There is much to meditate on in this book: that the Triune God is “one, living, creative, passionate and ecstatic love”; that St Augustine distinguished between the three Persons as Lover/Beloved/Love; and most fascinating, her anecdote that in the Church of the 4th Century “One could hardly walk through the marketplace without becoming engaged in a conversation about the Trinity.” I would love to think this could happen in my local high street today, but I think it is vanishingly unlikely. As an experiment, I might harangue an acquaintance on the subject when I next bump into him or her and see what happens.
It is also a shame that we only sing the hymn Veni Sancte Spiritus on Pentecost Sunday. Said to have been written by Stephen Langton, Archbishop of Canterbury in the 13th Century, it reminds us that the Holy Spirit is a Person and the bringer of specific gifts to the soul: consolation, solace, healing, joy and comfort. How often, in our darker moments, do we remember this and call upon Him?

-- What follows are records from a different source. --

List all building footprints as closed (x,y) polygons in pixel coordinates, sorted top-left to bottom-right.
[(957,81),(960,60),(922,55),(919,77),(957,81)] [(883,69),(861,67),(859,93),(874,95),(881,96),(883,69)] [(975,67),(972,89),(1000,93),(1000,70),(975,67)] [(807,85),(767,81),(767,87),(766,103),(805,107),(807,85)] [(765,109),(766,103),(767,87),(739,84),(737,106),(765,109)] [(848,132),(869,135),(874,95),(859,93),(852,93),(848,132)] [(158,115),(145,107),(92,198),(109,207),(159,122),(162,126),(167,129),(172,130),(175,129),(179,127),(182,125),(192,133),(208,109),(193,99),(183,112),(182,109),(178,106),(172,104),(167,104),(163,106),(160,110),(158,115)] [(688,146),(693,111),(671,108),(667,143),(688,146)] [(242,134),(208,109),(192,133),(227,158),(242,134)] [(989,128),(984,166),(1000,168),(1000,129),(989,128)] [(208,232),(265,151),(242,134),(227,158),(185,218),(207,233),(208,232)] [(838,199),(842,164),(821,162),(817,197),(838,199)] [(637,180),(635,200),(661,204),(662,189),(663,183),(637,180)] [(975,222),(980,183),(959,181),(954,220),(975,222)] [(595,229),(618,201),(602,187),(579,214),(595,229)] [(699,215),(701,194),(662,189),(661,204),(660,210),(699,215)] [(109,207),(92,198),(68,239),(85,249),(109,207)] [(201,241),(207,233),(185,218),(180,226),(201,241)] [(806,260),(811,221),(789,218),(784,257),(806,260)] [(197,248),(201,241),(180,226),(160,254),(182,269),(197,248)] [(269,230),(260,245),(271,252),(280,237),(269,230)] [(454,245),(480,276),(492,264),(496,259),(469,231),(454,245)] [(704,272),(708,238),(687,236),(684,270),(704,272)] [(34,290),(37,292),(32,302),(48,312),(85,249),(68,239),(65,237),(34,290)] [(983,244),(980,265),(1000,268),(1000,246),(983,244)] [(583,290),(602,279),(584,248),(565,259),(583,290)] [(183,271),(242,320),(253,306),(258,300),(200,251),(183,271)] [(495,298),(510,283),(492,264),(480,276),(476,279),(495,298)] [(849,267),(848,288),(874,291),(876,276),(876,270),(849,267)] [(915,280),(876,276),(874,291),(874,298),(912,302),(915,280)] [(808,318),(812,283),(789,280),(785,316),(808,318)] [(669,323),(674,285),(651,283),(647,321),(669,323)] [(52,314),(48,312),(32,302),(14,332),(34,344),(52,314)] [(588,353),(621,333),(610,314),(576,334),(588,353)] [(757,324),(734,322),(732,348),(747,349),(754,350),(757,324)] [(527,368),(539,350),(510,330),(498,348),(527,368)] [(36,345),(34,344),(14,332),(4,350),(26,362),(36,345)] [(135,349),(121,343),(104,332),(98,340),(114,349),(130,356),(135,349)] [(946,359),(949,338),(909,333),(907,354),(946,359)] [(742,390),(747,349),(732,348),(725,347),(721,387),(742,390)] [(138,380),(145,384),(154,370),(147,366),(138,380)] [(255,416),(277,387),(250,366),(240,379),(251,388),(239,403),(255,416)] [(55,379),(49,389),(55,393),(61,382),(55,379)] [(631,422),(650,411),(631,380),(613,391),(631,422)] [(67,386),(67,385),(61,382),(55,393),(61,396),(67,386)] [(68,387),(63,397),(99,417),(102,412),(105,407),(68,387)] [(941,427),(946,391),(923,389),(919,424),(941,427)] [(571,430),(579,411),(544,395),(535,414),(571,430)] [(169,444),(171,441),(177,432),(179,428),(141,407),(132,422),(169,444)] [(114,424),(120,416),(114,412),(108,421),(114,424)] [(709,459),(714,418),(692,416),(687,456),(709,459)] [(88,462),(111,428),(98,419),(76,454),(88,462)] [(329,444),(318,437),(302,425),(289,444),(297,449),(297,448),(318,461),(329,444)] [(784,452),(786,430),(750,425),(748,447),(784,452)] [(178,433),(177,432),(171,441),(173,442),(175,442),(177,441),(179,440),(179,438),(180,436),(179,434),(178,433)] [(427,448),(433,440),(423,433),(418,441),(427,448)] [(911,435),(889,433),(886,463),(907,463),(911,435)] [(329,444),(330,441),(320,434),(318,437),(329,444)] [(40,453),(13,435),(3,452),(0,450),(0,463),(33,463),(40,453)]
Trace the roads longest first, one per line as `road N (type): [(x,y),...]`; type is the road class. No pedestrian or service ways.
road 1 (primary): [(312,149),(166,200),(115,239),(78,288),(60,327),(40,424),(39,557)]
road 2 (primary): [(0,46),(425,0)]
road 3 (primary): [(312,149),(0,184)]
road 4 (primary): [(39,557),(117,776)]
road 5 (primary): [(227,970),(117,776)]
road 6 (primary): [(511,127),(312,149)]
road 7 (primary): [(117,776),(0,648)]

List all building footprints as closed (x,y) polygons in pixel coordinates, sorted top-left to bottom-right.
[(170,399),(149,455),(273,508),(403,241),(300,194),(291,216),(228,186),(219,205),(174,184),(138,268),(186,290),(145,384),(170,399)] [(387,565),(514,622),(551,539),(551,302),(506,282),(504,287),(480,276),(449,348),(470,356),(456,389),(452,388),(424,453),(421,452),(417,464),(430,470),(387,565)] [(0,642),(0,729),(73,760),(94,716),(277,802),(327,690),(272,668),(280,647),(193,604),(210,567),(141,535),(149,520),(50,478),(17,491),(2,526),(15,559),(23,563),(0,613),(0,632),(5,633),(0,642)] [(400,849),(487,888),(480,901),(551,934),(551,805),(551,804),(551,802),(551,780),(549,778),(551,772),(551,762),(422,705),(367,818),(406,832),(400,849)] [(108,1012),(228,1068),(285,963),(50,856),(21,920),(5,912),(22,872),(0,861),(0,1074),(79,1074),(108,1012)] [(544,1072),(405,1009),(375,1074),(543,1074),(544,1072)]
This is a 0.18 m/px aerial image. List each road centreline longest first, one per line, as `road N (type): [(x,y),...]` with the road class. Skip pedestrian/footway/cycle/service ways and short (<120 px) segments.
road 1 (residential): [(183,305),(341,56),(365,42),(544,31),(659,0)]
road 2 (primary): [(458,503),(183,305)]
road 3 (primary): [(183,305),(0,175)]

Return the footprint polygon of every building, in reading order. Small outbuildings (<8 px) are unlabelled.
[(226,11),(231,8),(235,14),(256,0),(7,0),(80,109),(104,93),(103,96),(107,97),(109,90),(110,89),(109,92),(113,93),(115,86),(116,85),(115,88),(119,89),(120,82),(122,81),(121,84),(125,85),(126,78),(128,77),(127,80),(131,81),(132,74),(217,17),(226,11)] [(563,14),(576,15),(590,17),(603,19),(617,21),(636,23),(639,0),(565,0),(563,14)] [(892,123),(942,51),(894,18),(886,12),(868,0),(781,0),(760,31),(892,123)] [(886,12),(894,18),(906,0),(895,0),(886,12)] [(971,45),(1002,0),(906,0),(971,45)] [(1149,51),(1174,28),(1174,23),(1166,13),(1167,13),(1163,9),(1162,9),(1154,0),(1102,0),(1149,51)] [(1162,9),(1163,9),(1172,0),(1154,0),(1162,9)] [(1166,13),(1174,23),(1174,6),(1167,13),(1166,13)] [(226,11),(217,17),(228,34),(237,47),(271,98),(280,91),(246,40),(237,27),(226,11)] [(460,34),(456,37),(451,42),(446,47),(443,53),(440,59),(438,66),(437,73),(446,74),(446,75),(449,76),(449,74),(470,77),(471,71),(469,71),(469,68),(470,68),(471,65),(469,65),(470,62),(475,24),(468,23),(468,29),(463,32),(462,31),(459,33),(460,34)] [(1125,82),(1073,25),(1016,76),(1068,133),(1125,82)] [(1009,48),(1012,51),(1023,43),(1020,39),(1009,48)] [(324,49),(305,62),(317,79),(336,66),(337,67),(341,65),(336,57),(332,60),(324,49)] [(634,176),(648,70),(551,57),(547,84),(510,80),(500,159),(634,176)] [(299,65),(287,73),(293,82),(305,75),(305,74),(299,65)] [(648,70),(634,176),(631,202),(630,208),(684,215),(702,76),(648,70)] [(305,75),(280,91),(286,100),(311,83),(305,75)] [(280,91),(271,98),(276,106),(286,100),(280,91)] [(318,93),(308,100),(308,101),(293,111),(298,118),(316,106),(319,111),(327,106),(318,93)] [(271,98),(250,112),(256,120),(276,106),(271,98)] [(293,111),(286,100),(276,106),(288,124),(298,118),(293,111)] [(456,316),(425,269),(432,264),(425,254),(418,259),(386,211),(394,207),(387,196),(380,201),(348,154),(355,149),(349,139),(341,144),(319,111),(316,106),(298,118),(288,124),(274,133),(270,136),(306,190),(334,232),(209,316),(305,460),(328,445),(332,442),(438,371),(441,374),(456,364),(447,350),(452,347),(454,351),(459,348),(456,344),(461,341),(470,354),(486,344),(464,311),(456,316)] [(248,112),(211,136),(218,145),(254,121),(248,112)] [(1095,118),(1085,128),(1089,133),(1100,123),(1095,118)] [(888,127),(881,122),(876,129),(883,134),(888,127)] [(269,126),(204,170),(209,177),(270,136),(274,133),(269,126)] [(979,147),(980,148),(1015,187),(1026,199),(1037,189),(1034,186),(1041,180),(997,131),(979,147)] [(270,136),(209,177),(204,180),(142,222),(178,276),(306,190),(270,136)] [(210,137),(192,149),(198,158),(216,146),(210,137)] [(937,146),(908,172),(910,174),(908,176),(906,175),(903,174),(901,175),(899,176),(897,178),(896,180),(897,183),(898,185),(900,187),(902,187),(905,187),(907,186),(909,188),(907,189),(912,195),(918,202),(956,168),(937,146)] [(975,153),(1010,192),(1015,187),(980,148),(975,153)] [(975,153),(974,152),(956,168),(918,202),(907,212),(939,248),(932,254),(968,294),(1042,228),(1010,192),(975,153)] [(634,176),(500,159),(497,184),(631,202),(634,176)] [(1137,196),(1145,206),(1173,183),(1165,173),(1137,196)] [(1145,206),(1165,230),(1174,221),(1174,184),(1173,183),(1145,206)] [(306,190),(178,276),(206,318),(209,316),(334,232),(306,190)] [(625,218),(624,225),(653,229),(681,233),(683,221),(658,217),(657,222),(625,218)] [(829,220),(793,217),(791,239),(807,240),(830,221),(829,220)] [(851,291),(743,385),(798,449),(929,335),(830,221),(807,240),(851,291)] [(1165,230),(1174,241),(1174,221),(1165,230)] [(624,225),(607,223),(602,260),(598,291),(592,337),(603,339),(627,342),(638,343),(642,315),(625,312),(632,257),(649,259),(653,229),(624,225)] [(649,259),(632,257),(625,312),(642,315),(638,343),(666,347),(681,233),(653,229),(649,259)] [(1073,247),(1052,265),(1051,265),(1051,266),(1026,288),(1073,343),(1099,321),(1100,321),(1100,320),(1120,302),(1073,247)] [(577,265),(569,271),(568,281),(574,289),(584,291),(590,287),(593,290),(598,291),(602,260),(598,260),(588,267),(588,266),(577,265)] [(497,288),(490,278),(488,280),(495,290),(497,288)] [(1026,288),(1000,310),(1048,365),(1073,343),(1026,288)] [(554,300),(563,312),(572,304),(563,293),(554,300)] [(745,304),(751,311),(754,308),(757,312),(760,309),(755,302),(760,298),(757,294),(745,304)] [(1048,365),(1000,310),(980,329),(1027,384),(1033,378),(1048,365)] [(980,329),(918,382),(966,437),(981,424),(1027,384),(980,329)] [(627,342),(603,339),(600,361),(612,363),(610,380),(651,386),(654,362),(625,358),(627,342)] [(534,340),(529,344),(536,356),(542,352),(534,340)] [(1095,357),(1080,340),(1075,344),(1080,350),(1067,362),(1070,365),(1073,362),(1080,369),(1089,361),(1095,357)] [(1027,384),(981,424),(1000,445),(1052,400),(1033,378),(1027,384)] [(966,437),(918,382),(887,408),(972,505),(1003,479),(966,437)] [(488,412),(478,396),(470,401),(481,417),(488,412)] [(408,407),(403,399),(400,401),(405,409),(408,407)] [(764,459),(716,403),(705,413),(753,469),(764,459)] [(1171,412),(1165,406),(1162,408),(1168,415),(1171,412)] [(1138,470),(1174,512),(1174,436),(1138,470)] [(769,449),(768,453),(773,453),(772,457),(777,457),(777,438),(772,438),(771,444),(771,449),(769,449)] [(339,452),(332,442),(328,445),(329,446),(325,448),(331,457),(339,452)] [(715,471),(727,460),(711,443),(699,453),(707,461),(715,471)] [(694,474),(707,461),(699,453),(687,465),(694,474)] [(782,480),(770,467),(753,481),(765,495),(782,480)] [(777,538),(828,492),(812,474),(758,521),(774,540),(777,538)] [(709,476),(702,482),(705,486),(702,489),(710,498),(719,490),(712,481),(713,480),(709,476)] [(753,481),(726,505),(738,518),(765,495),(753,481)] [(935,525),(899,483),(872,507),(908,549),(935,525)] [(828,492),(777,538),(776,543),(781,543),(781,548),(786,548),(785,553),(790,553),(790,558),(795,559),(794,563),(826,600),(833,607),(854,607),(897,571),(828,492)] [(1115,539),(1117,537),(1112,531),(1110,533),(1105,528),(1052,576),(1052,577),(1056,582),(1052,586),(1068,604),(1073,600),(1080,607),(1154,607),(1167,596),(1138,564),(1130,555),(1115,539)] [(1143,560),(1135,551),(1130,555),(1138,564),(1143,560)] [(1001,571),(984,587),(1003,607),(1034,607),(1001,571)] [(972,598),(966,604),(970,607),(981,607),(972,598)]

Writing “He” reminds me that we do not usually give this personal pronoun to the Holy Spirit – even though Stephen Langton describes (Him) as “pater pauperum” – “father of the poor.” Nonetheless, we always speak of “Father” and “Son” to describe the two other Persons of the Trinity.
This brings me to one of two annoyances in the book: Sister Mongoven thinks there is a “problem” with these names. She writes, “Today, in a society becoming ever more aware of the value of women in themselves, the words Jesus used to name Trinity seem offensive to many women and men. But we can change our images…To do nothing is to continue to oppress women. To do away with exclusively male imagery would make our Church stronger and more loving and our prayer more authentic.”
She goes on, “It may take a long time to remove the stigma against women evident in male imagery. In the Roman Catholic Church, for example, women still have no participation in Church leadership…” and so on.
This strikes me as coming straight from the School of Feminism. Women might have some genuine grievances against the Church but feeling “oppressed” by the language given to distinguish the Persons of the Trinity isn’t one of them. My knock-down argument is that Jesus’s own language can never be “offensive”: if he has given us that sublime prayer, “Our Father who art in heaven…”, who are we to judge it wanting or inauthentic towards women? I have never met any woman who thinks this. Perhaps I move in very narrow circles.
My other quibble is an old one I have raised before: why does Mongoven use “CE” (Common Era) rather than the traditional and commonly accepted “AD”? Her book is about the Trinitarian God, made fully manifest to humankind by the coming of Christ into the world. I suspect the author is being oversensitive towards the susceptibilities of those outside the Christian faith. Let’s stick with Anno Domini.